An important new tool in tracing your Irish family history has been released in Ireland.
The National Library has released a searchable online database for the April 1911 family census for the entire 32 counties.
Genealogists can search by name, surname, age, sex and place.
Even better, the entire database is free.
This is the first time such information - which includes the images of the original census forms - has been put online.
The forms offer a view into an Ireland from long ago.
A world divided into type of resident (boarder, visitor or family) religion, literacy, profession, marital status, Irish language ability and children.

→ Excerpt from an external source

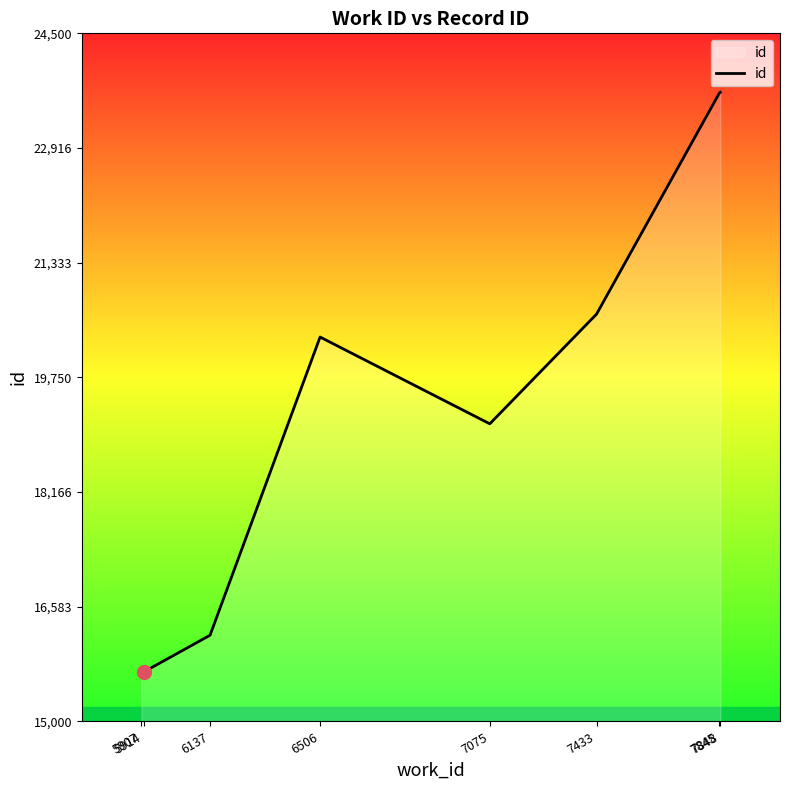

What is the ratio of the value at 7433 to the value at 7075?

1.1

Using the 1911 census search, my partner Sean McPhail found his grandfather Thomas, 19, staying in a house owned by "head of family" and "police pensioner" Thomas Naughton and his wife Honorah in Bundoran in County Donegal.

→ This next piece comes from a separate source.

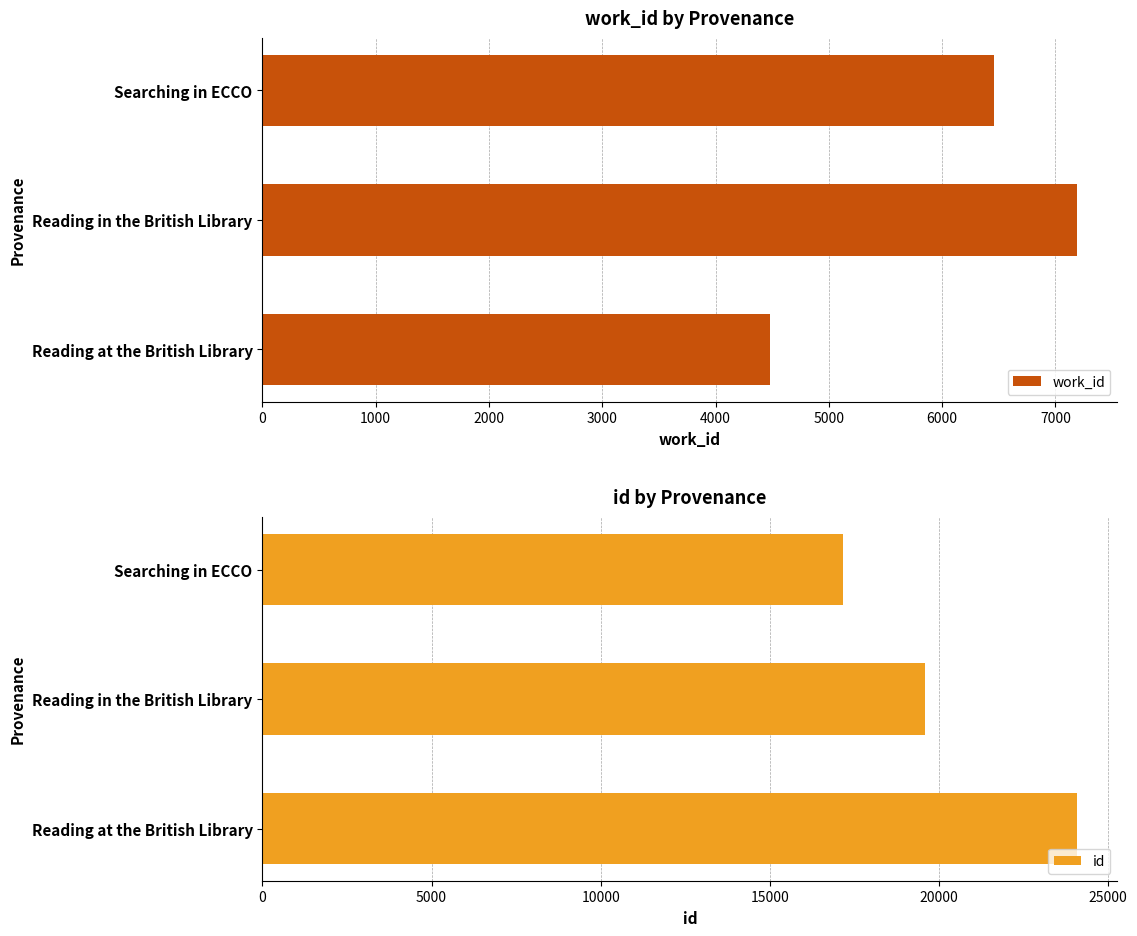

At which label does work_id reach its peak?

Reading in the British Library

Thomas McPhail is listed as a carpenter from Fermanagh, where, on the same night, Thomas's widowed mother Bridget is listed as being in residence at the Eniskillen hotel the McPhails owned with her 15-year-old Thomas, who is listed as a "scholar."
I clearly need to do more research because my mother's family names (Lynch and Clarke) will need more investigation while I can find 77 Arrigans from my father's side (his mother) in their home county of Waterford.

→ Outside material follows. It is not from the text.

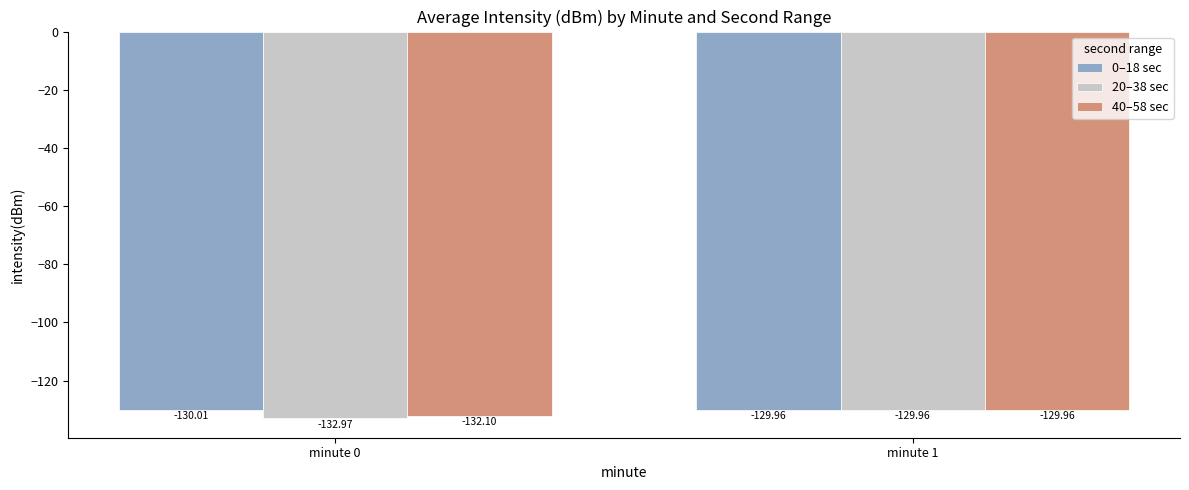

What is the sum of all 0–18 sec values?

-260.0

The project has so far taken three years to get online and the results are astonishing.
The census search is markedly different from the CSO tables which cover 1926 to 1991 and were released earlier this year.
They show the data tables from the Central Statistics Office rather than the actual forms or identifying information.
The head of the 1911 census search project, Caitríona Crowe, said the CSO census forms are still considered too modern for public release and the records themselves remain confidential for 100 years.
The 1911 census - which is available two years short of the 100 - was the last census completed until 1926.
Crowe said they hope to get the 1901 census online by spring 2010; they released the 1911 census first because it as better quality than the 1901.
Crowe said she also hoped to include Google maps to compare street maps between 1911 and now.